> **DATA PROVIDED**:

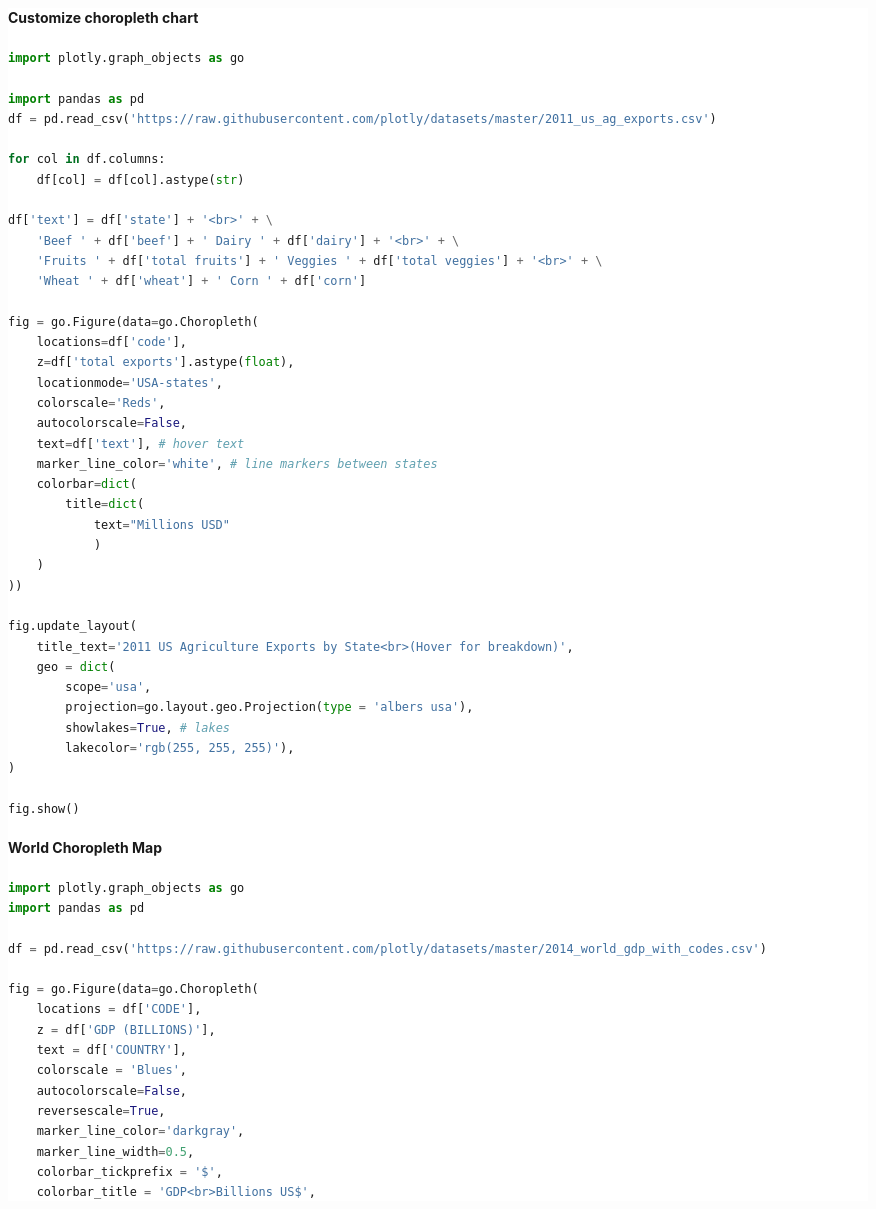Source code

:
 ```python
```

#### Customize choropleth chart

```python
import plotly.graph_objects as go

import pandas as pd
df = pd.read_csv('https://raw.githubusercontent.com/plotly/datasets/master/2011_us_ag_exports.csv')

for col in df.columns:
    df[col] = df[col].astype(str)

df['text'] = df['state'] + '<br>' + \
    'Beef ' + df['beef'] + ' Dairy ' + df['dairy'] + '<br>' + \
    'Fruits ' + df['total fruits'] + ' Veggies ' + df['total veggies'] + '<br>' + \
    'Wheat ' + df['wheat'] + ' Corn ' + df['corn']

fig = go.Figure(data=go.Choropleth(
    locations=df['code'],
    z=df['total exports'].astype(float),
    locationmode='USA-states',
    colorscale='Reds',
    autocolorscale=False,
    text=df['text'], # hover text
    marker_line_color='white', # line markers between states
    colorbar=dict(
        title=dict(
            text="Millions USD"
            )
    )
))

fig.update_layout(
    title_text='2011 US Agriculture Exports by State<br>(Hover for breakdown)',
    geo = dict(
        scope='usa',
        projection=go.layout.geo.Projection(type = 'albers usa'),
        showlakes=True, # lakes
        lakecolor='rgb(255, 255, 255)'),
)

fig.show()
```

#### World Choropleth Map

```python
import plotly.graph_objects as go
import pandas as pd

df = pd.read_csv('https://raw.githubusercontent.com/plotly/datasets/master/2014_world_gdp_with_codes.csv')

fig = go.Figure(data=go.Choropleth(
    locations = df['CODE'],
    z = df['GDP (BILLIONS)'],
    text = df['COUNTRY'],
    colorscale = 'Blues',
    autocolorscale=False,
    reversescale=True,
    marker_line_color='darkgray',
    marker_line_width=0.5,
    colorbar_tickprefix = '$',
    colorbar_title = 'GDP<br>Billions US$',
```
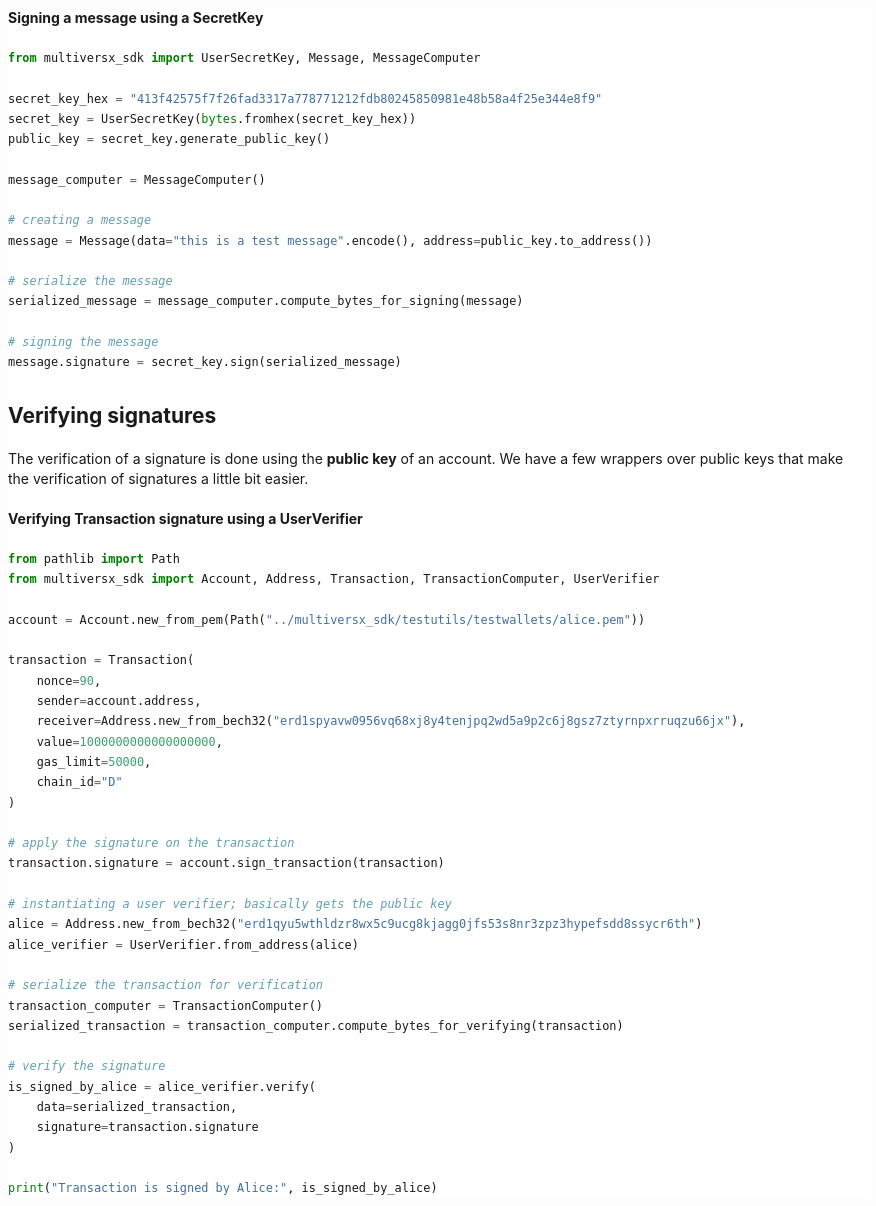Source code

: #### Signing a message using a SecretKey

```py
from multiversx_sdk import UserSecretKey, Message, MessageComputer

secret_key_hex = "413f42575f7f26fad3317a778771212fdb80245850981e48b58a4f25e344e8f9"
secret_key = UserSecretKey(bytes.fromhex(secret_key_hex))
public_key = secret_key.generate_public_key()

message_computer = MessageComputer()

# creating a message
message = Message(data="this is a test message".encode(), address=public_key.to_address())

# serialize the message
serialized_message = message_computer.compute_bytes_for_signing(message)

# signing the message
message.signature = secret_key.sign(serialized_message)
```

## Verifying signatures

The verification of a signature is done using the **public key** of an account. We have a few wrappers over public keys that make the verification of signatures a little bit easier.

#### Verifying Transaction signature using a UserVerifier

```py
from pathlib import Path
from multiversx_sdk import Account, Address, Transaction, TransactionComputer, UserVerifier

account = Account.new_from_pem(Path("../multiversx_sdk/testutils/testwallets/alice.pem"))

transaction = Transaction(
    nonce=90,
    sender=account.address,
    receiver=Address.new_from_bech32("erd1spyavw0956vq68xj8y4tenjpq2wd5a9p2c6j8gsz7ztyrnpxrruqzu66jx"),
    value=1000000000000000000,
    gas_limit=50000,
    chain_id="D"
)

# apply the signature on the transaction
transaction.signature = account.sign_transaction(transaction)

# instantiating a user verifier; basically gets the public key
alice = Address.new_from_bech32("erd1qyu5wthldzr8wx5c9ucg8kjagg0jfs53s8nr3zpz3hypefsdd8ssycr6th")
alice_verifier = UserVerifier.from_address(alice)

# serialize the transaction for verification
transaction_computer = TransactionComputer()
serialized_transaction = transaction_computer.compute_bytes_for_verifying(transaction)

# verify the signature
is_signed_by_alice = alice_verifier.verify(
    data=serialized_transaction,
    signature=transaction.signature
)

print("Transaction is signed by Alice:", is_signed_by_alice)
```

> **PROBLEM REQUIREMENTS**: In the entries above, find each line with the word "UserVerifier" and return it.

> **TASK OUTPUT**:
#### Verifying Transaction signature using a UserVerifier
from multiversx_sdk import Account, Address, Transaction, TransactionComputer, UserVerifier
alice_verifier = UserVerifier.from_address(alice)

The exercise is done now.